▶ _The data_:

┄┄┄┄┄┄

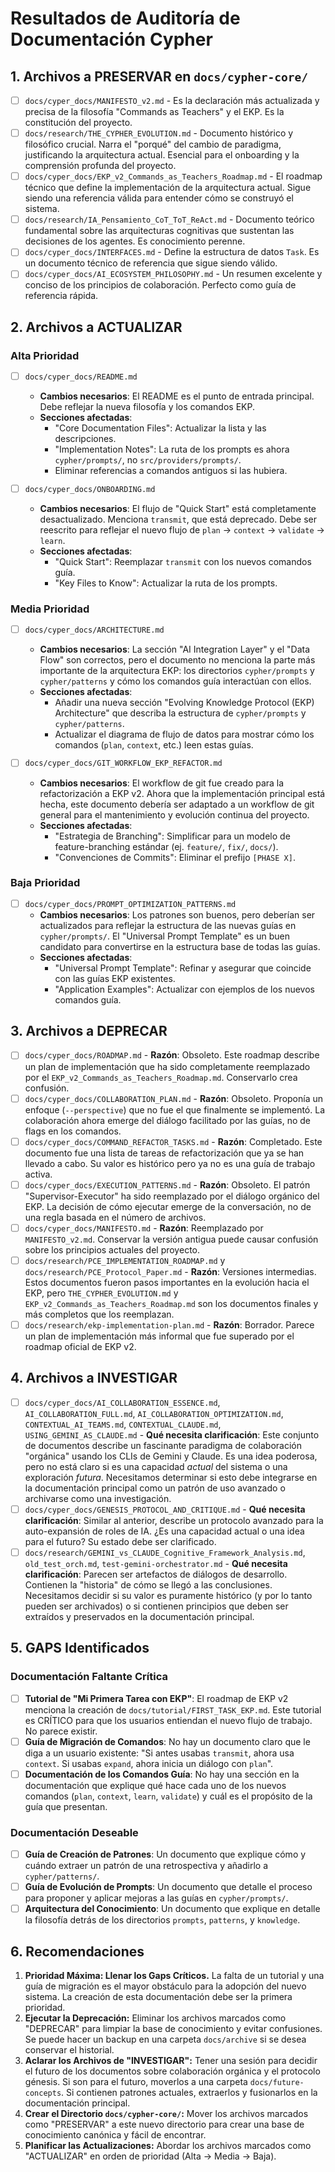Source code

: # Resultados de Auditoría de Documentación Cypher

## 1. Archivos a PRESERVAR en `docs/cypher-core/`

- [ ] `docs/cyper_docs/MANIFESTO_v2.md` - Es la declaración más actualizada y precisa de la filosofía "Commands as Teachers" y el EKP. Es la constitución del proyecto.
- [ ] `docs/research/THE_CYPHER_EVOLUTION.md` - Documento histórico y filosófico crucial. Narra el "porqué" del cambio de paradigma, justificando la arquitectura actual. Esencial para el onboarding y la comprensión profunda del proyecto.
- [ ] `docs/cyper_docs/EKP_v2_Commands_as_Teachers_Roadmap.md` - El roadmap técnico que define la implementación de la arquitectura actual. Sigue siendo una referencia válida para entender cómo se construyó el sistema.
- [ ] `docs/research/IA_Pensamiento_CoT_ToT_ReAct.md` - Documento teórico fundamental sobre las arquitecturas cognitivas que sustentan las decisiones de los agentes. Es conocimiento perenne.
- [ ] `docs/cyper_docs/INTERFACES.md` - Define la estructura de datos `Task`. Es un documento técnico de referencia que sigue siendo válido.
- [ ] `docs/cyper_docs/AI_ECOSYSTEM_PHILOSOPHY.md` - Un resumen excelente y conciso de los principios de colaboración. Perfecto como guía de referencia rápida.

## 2. Archivos a ACTUALIZAR

### Alta Prioridad

- [ ] `docs/cyper_docs/README.md`
  - **Cambios necesarios**: El README es el punto de entrada principal. Debe reflejar la nueva filosofía y los comandos EKP.
  - **Secciones afectadas**:
    - "Core Documentation Files": Actualizar la lista y las descripciones.
    - "Implementation Notes": La ruta de los prompts es ahora `cypher/prompts/`, no `src/providers/prompts/`.
    - Eliminar referencias a comandos antiguos si las hubiera.

- [ ] `docs/cyper_docs/ONBOARDING.md`
  - **Cambios necesarios**: El flujo de "Quick Start" está completamente desactualizado. Menciona `transmit`, que está deprecado. Debe ser reescrito para reflejar el nuevo flujo de `plan` -> `context` -> `validate` -> `learn`.
  - **Secciones afectadas**:
    - "Quick Start": Reemplazar `transmit` con los nuevos comandos guía.
    - "Key Files to Know": Actualizar la ruta de los prompts.

### Media Prioridad

- [ ] `docs/cyper_docs/ARCHITECTURE.md`
  - **Cambios necesarios**: La sección "AI Integration Layer" y el "Data Flow" son correctos, pero el documento no menciona la parte más importante de la arquitectura EKP: los directorios `cypher/prompts` y `cypher/patterns` y cómo los comandos guía interactúan con ellos.
  - **Secciones afectadas**:
    - Añadir una nueva sección "Evolving Knowledge Protocol (EKP) Architecture" que describa la estructura de `cypher/prompts` y `cypher/patterns`.
    - Actualizar el diagrama de flujo de datos para mostrar cómo los comandos (`plan`, `context`, etc.) leen estas guías.

- [ ] `docs/cyper_docs/GIT_WORKFLOW_EKP_REFACTOR.md`
  - **Cambios necesarios**: El workflow de git fue creado para la refactorización a EKP v2. Ahora que la implementación principal está hecha, este documento debería ser adaptado a un workflow de git general para el mantenimiento y evolución continua del proyecto.
  - **Secciones afectadas**:
    - "Estrategia de Branching": Simplificar para un modelo de feature-branching estándar (ej. `feature/`, `fix/`, `docs/`).
    - "Convenciones de Commits": Eliminar el prefijo `[PHASE X]`.

### Baja Prioridad

- [ ] `docs/cyper_docs/PROMPT_OPTIMIZATION_PATTERNS.md`
  - **Cambios necesarios**: Los patrones son buenos, pero deberían ser actualizados para reflejar la estructura de las nuevas guías en `cypher/prompts/`. El "Universal Prompt Template" es un buen candidato para convertirse en la estructura base de todas las guías.
  - **Secciones afectadas**:
    - "Universal Prompt Template": Refinar y asegurar que coincide con las guías EKP existentes.
    - "Application Examples": Actualizar con ejemplos de los nuevos comandos guía.

## 3. Archivos a DEPRECAR

- [ ] `docs/cyper_docs/ROADMAP.md` - **Razón**: Obsoleto. Este roadmap describe un plan de implementación que ha sido completamente reemplazado por el `EKP_v2_Commands_as_Teachers_Roadmap.md`. Conservarlo crea confusión.
- [ ] `docs/cyper_docs/COLLABORATION_PLAN.md` - **Razón**: Obsoleto. Proponía un enfoque (`--perspective`) que no fue el que finalmente se implementó. La colaboración ahora emerge del diálogo facilitado por las guías, no de flags en los comandos.
- [ ] `docs/cyper_docs/COMMAND_REFACTOR_TASKS.md` - **Razón**: Completado. Este documento fue una lista de tareas de refactorización que ya se han llevado a cabo. Su valor es histórico pero ya no es una guía de trabajo activa.
- [ ] `docs/cyper_docs/EXECUTION_PATTERNS.md` - **Razón**: Obsoleto. El patrón "Supervisor-Executor" ha sido reemplazado por el diálogo orgánico del EKP. La decisión de cómo ejecutar emerge de la conversación, no de una regla basada en el número de archivos.
- [ ] `docs/cyper_docs/MANIFESTO.md` - **Razón**: Reemplazado por `MANIFESTO_v2.md`. Conservar la versión antigua puede causar confusión sobre los principios actuales del proyecto.
- [ ] `docs/research/PCE_IMPLEMENTATION_ROADMAP.md` y `docs/research/PCE_Protocol_Paper.md` - **Razón**: Versiones intermedias. Estos documentos fueron pasos importantes en la evolución hacia el EKP, pero `THE_CYPHER_EVOLUTION.md` y `EKP_v2_Commands_as_Teachers_Roadmap.md` son los documentos finales y más completos que los reemplazan.
- [ ] `docs/research/ekp-implementation-plan.md` - **Razón**: Borrador. Parece un plan de implementación más informal que fue superado por el roadmap oficial de EKP v2.

## 4. Archivos a INVESTIGAR

- [ ] `docs/cyper_docs/AI_COLLABORATION_ESSENCE.md`, `AI_COLLABORATION_FULL.md`, `AI_COLLABORATION_OPTIMIZATION.md`, `CONTEXTUAL_AI_TEAMS.md`, `CONTEXTUAL_CLAUDE.md`, `USING_GEMINI_AS_CLAUDE.md` - **Qué necesita clarificación**: Este conjunto de documentos describe un fascinante paradigma de colaboración "orgánica" usando los CLIs de Gemini y Claude. Es una idea poderosa, pero no está claro si es una capacidad *actual* del sistema o una exploración *futura*. Necesitamos determinar si esto debe integrarse en la documentación principal como un patrón de uso avanzado o archivarse como una investigación.
- [ ] `docs/cyper_docs/GENESIS_PROTOCOL_AND_CRITIQUE.md` - **Qué necesita clarificación**: Similar al anterior, describe un protocolo avanzado para la auto-expansión de roles de IA. ¿Es una capacidad actual o una idea para el futuro? Su estado debe ser clarificado.
- [ ] `docs/research/GEMINI_vs_CLAUDE_Cognitive_Framework_Analysis.md`, `old_test_orch.md`, `test-gemini-orchestrator.md` - **Qué necesita clarificación**: Parecen ser artefactos de diálogos de desarrollo. Contienen la "historia" de cómo se llegó a las conclusiones. Necesitamos decidir si su valor es puramente histórico (y por lo tanto pueden ser archivados) o si contienen principios que deben ser extraídos y preservados en la documentación principal.

## 5. GAPS Identificados

### Documentación Faltante Crítica

- [ ] **Tutorial de "Mi Primera Tarea con EKP"**: El roadmap de EKP v2 menciona la creación de `docs/tutorial/FIRST_TASK_EKP.md`. Este tutorial es CRÍTICO para que los usuarios entiendan el nuevo flujo de trabajo. No parece existir.
- [ ] **Guía de Migración de Comandos**: No hay un documento claro que le diga a un usuario existente: "Si antes usabas `transmit`, ahora usa `context`. Si usabas `expand`, ahora inicia un diálogo con `plan`".
- [ ] **Documentación de los Comandos Guía**: No hay una sección en la documentación que explique qué hace cada uno de los nuevos comandos (`plan`, `context`, `learn`, `validate`) y cuál es el propósito de la guía que presentan.

### Documentación Deseable

- [ ] **Guía de Creación de Patrones**: Un documento que explique cómo y cuándo extraer un patrón de una retrospectiva y añadirlo a `cypher/patterns/`.
- [ ] **Guía de Evolución de Prompts**: Un documento que detalle el proceso para proponer y aplicar mejoras a las guías en `cypher/prompts/`.
- [ ] **Arquitectura del Conocimiento**: Un documento que explique en detalle la filosofía detrás de los directorios `prompts`, `patterns`, y `knowledge`.

## 6. Recomendaciones

1.  **Prioridad Máxima: Llenar los Gaps Críticos.** La falta de un tutorial y una guía de migración es el mayor obstáculo para la adopción del nuevo sistema. La creación de esta documentación debe ser la primera prioridad.
2.  **Ejecutar la Deprecación:** Eliminar los archivos marcados como "DEPRECAR" para limpiar la base de conocimiento y evitar confusiones. Se puede hacer un backup en una carpeta `docs/archive` si se desea conservar el historial.
3.  **Aclarar los Archivos de "INVESTIGAR":** Tener una sesión para decidir el futuro de los documentos sobre colaboración orgánica y el protocolo génesis. Si son para el futuro, moverlos a una carpeta `docs/future-concepts`. Si contienen patrones actuales, extraerlos y fusionarlos en la documentación principal.
4.  **Crear el Directorio `docs/cypher-core/`:** Mover los archivos marcados como "PRESERVAR" a este nuevo directorio para crear una base de conocimiento canónica y fácil de encontrar.
5.  **Planificar las Actualizaciones:** Abordar los archivos marcados como "ACTUALIZAR" en orden de prioridad (Alta -> Media -> Baja).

┄┄┄┄┄┄

▶ _Task description_: Above are the records. Copy the lines beginning at the one that has "## 3. Archivos a DEPRECAR" and ending with the one that has "## 4. Archivos a INVESTIGAR", unchanged.

▶ _Answer section_:
## 3. Archivos a DEPRECAR

- [ ] `docs/cyper_docs/ROADMAP.md` - **Razón**: Obsoleto. Este roadmap describe un plan de implementación que ha sido completamente reemplazado por el `EKP_v2_Commands_as_Teachers_Roadmap.md`. Conservarlo crea confusión.
- [ ] `docs/cyper_docs/COLLABORATION_PLAN.md` - **Razón**: Obsoleto. Proponía un enfoque (`--perspective`) que no fue el que finalmente se implementó. La colaboración ahora emerge del diálogo facilitado por las guías, no de flags en los comandos.
- [ ] `docs/cyper_docs/COMMAND_REFACTOR_TASKS.md` - **Razón**: Completado. Este documento fue una lista de tareas de refactorización que ya se han llevado a cabo. Su valor es histórico pero ya no es una guía de trabajo activa.
- [ ] `docs/cyper_docs/EXECUTION_PATTERNS.md` - **Razón**: Obsoleto. El patrón "Supervisor-Executor" ha sido reemplazado por el diálogo orgánico del EKP. La decisión de cómo ejecutar emerge de la conversación, no de una regla basada en el número de archivos.
- [ ] `docs/cyper_docs/MANIFESTO.md` - **Razón**: Reemplazado por `MANIFESTO_v2.md`. Conservar la versión antigua puede causar confusión sobre los principios actuales del proyecto.
- [ ] `docs/research/PCE_IMPLEMENTATION_ROADMAP.md` y `docs/research/PCE_Protocol_Paper.md` - **Razón**: Versiones intermedias. Estos documentos fueron pasos importantes en la evolución hacia el EKP, pero `THE_CYPHER_EVOLUTION.md` y `EKP_v2_Commands_as_Teachers_Roadmap.md` son los documentos finales y más completos que los reemplazan.
- [ ] `docs/research/ekp-implementation-plan.md` - **Razón**: Borrador. Parece un plan de implementación más informal que fue superado por el roadmap oficial de EKP v2.

## 4. Archivos a INVESTIGAR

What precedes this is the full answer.